The Ultimate Guide to Melatonin and Wellness
- Written By:Dr. Will Cole
We all sleep, but not everyone gets good quality sleep. Many things can decrease our sleep quality, but a big factor that often gets overlooked is the production and function of our “sleepy-time” hormone.
Melatonin is derived in the body from the neurotransmitter serotonin, and the amino acid tryptophan. It is produced in various organs of the body but is primarily produced in the pineal gland in the brain. While melatonin’s main function is to help regulate your sleep cycle, your body utilizes it for other things as well including eye function, healthy immune system, and balanced oxidative stress levels.
At my functional medicine telehealth clinic, I see melatonin imbalance play a major role in people’s health around the world. And when you aren’t sleeping well it throws off your hormones and your overall health. Let’s take a look at how melatonin works in our body so we can all start getting the sleep we deserve!
Melatonin and sleep
In a healthy individual, cortisol is higher in the morning to help with waking, and slowly lowers throughout the day. Melatonin, your “sleepy time” hormone, is inversely proportional to cortisol, so when cortisol is high, melatonin is low and vice versa. Problems occur when there is an imbalance between these two hormones. Adrenal fatigue (HPA axis dysfunctions) happens when melatonin is low when it should be high or high when it should be low causing that mid-day slump many people experience after lunch.
Melatonin and immune health
Melatonin is found in immune cells and is considered immunomodulatory to help reduce overactive immune function. For those with inflammatory autoimmune conditions this can be extremely beneficial for boosting their immune system.
Melatonin and inflammation
Melatonin is a powerful tool against inflammation. It actually reduces the production of inflammatory cytokines such as TNFa, IL-6, and IL-8. It also down-regulates pro-inflammatory nuclear factor-kappa B (NF-kB).
How to balance and boost melatonin
Whether you need to boost your melatonin production or make sure you aren’t depleting it, these tips will help keep your melatonin levels balanced for optimal sleep.
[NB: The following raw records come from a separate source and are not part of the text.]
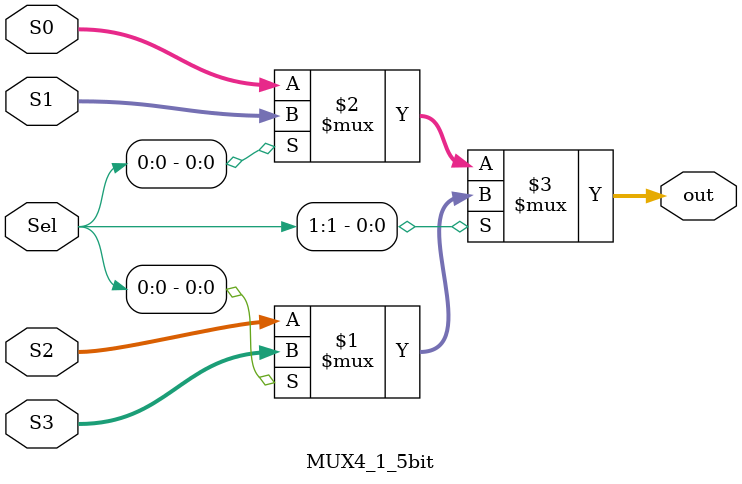
<source format=v>
module MUX4_1_5bit(Sel,S0,S1,S2,S3,out);
input [1:0] Sel;
input [4:0] S0,S1,S2,S3;
output [4:0]out;
assign out = (Sel[1]?(Sel[0]?S3:S2) : (Sel[0]?S1:S0));
endmodule
</source>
1. Snack on cherries Cherries are packed with tryptophan and serotonin - two of the requirements for melatonin production - as well as melatonin itself. This unique combination interacts with cherry phenolics to help regulate your sleep cycle, making them the perfect snack before bed.
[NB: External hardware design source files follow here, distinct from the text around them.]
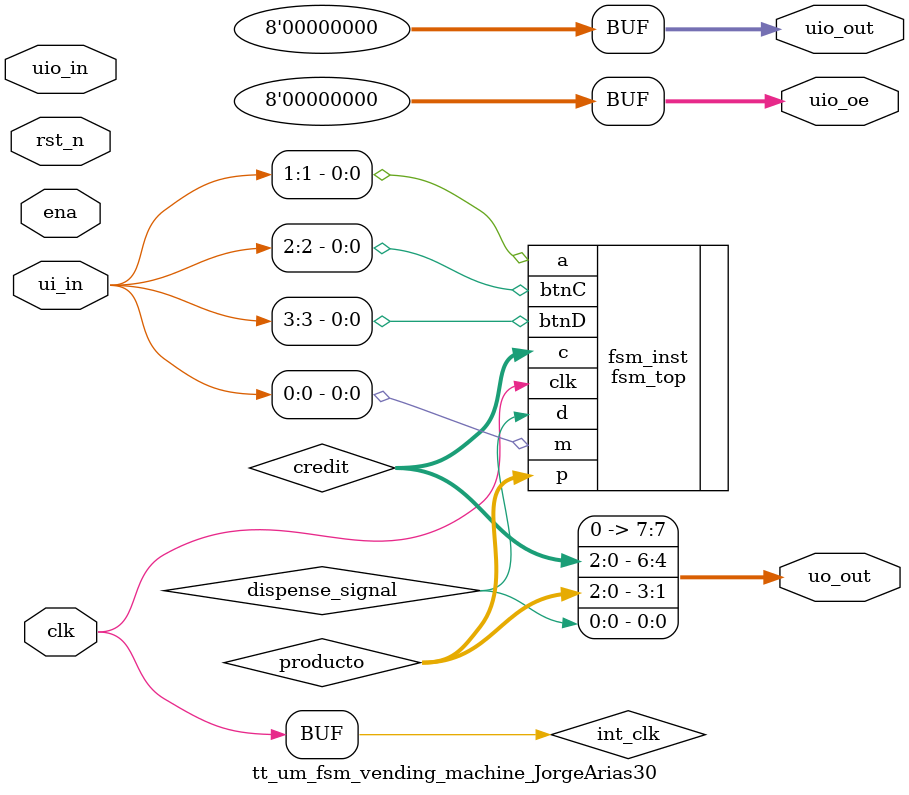
<source format=v>
`default_nettype none
module tt_um_fsm_vending_machine_JorgeArias30 (
    input  wire [7:0] ui_in,     // ui_in[0]: moneda (m), ui_in[1]: aceptar (a), ui_in[2]: reset FSM Moore, ui_in[3]: reset FSM Mealy
    output wire [7:0] uo_out,    // uo_out[0]: señal de dispensado, uo_out[3:1]: producto, uo_out[6:4]: crédito
    input  wire [7:0] uio_in,
    output wire [7:0] uio_out,
    output wire [7:0] uio_oe,
    input  wire clk,
    input  wire ena,
    input  wire rst_n
);

    // Señales internas
    wire int_clk;
    wire [2:0] credit;
    wire dispense_signal;
    wire [2:0] producto;

    // Prescaler de reloj 
    assign int_clk = clk;

    // Instancia del módulo FSM
    fsm_top fsm_inst (
        .clk(int_clk),
        .m(ui_in[0]),
        .a(ui_in[1]),
        .btnC(ui_in[2]),
        .btnD(ui_in[3]),
        .d(dispense_signal),
        .p(producto),
        .c(credit)
    );

    // Salida combinada
    assign uo_out[0]   = dispense_signal;
    assign uo_out[3:1] = producto;
    assign uo_out[6:4] = credit;
    assign uo_out[7]   = 1'b0;

    // Pines bidireccionales en alta impedancia
    assign uio_out = 8'b0;
    assign uio_oe  = 8'b0;

endmodule
























/*module tt_um_fsm_vending_machine_JorgeArias30(
//    input  wire [7:0] ui_in,     // ui_in[0]: moneda (m), ui_in[1]: aceptar (a), ui_in[2]: reset FSM Moore, ui_in[3]: reset FSM Mealy
    output wire [7:0] uo_out,    // uo_out[0]: señal de dispensado, uo_out[3:1]: producto, uo_out[6:4]: crédito
    input  wire [7:0] uio_in,
    output wire [7:0] uio_out,
    output wire [7:0] uio_oe,
    input  wire clk,
    input  wire ena,
    input  wire rst_n
);

    // Señales internas
    wire int_clk;
    wire [2:0] credit;
    wire dispense_signal;
    wire [2:0] producto;


fsm_top fsm_inst (
                  .clk(int_clk),
                  .m([0]ui_in),
                  .a([1]ui_in),
                  .btnC([1]ui_in),
                  .btnD([1]ui_in),
                  .d([0]uio_out),
                  .p([1:3]uio_out),
                  .c([4:6]uio_out)
                  );




    // Salida combinada
    assign uo_out[0]   = dispense_signal; // señal de dispensado
    assign uo_out[3:1] = producto;        // código del producto
    assign uo_out[6:4] = credit;          // crédito actual
    assign uo_out[7]   = 1'b0;            // sin uso

    // Pines bidireccionales en alta impedancia
    assign uio_out = 8'b0;
    assign uio_oe  = 8'b0;

endmodule
*/

</source>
2. Limit screen time before bedtime Electronic devices, like smartphones and computers, emit a powerful blue light that actually increases alertness and inhibits melatonin production. The best way to avoid this is to simply stay off of electronic devices the few hours before bed. In our culture limiting screen time at night gets a lot of push back, but it really can make a big difference. Even just limiting screen time for the last 30 minutes or hour before bed can help.
3. Sleep in a dark room Since any sort of light, not just blue light, can alter your melatonin levels it’s important to sleep in a dark room. While it may be tempting to keep a light on or even sleep with the tv on, if you want the best sleep turn off all lights and cover your windows with blinds and curtains that prevent the early morning light from waking you before you’re ready. Unless you are an early bird!
4. Spend time outside Your body relies on cues from nature to signal when you should be awake and when you should be sleeping. Since darkness triggers melatonin production, spending time outside will help your body register that it’s time to be awake. For years we woke up with the sun, worked the land outside, and returned inside to sleep once the sun went down. Natural light will help you feel more awake and refreshed during the day.
What about supplements?
While melatonin supplements may seem like a great natural solution to your sleep woes, they aren’t always the best decision long-term. Even though it’s “natural” melatonin is still a hormone. Relying on melatonin supplements can alter your body’s own ability to regulate melatonin production and disrupt other hormone production as well. Because the body is so interconnected, when one thing is off, you are more likely to experience other imbalances.
Magnesium would be a better option for continued use as it has a calming effect and promotes better sleep. Most people are actually deficient in magnesium anyway so getting in this mineral through supplementation can be beneficial in more ways than just sleep, as it is responsible for over 300 biochemical reactions in the body. You can find magnesium in powdered form to mix with a glass of water right before bed.
However, melatonin may be useful in some cases, especially for jet lag. Traveling through time zones can mess with your melatonin rhythms. By taking a melatonin supplement you can help signal your body that it’s time for sleep, regardless of what time it is back home so you can get on a normal sleep schedule based on the timezone you are currently in.
Melatonin is so beneficial for jet lag, one review paper showed that in nine out of ten studies those who took melatonin close between 10PM and midnight at the destination decreased jet lag from flights crossing time zones. Having about 5mg, 30 minutes before bedtime is generally good practice.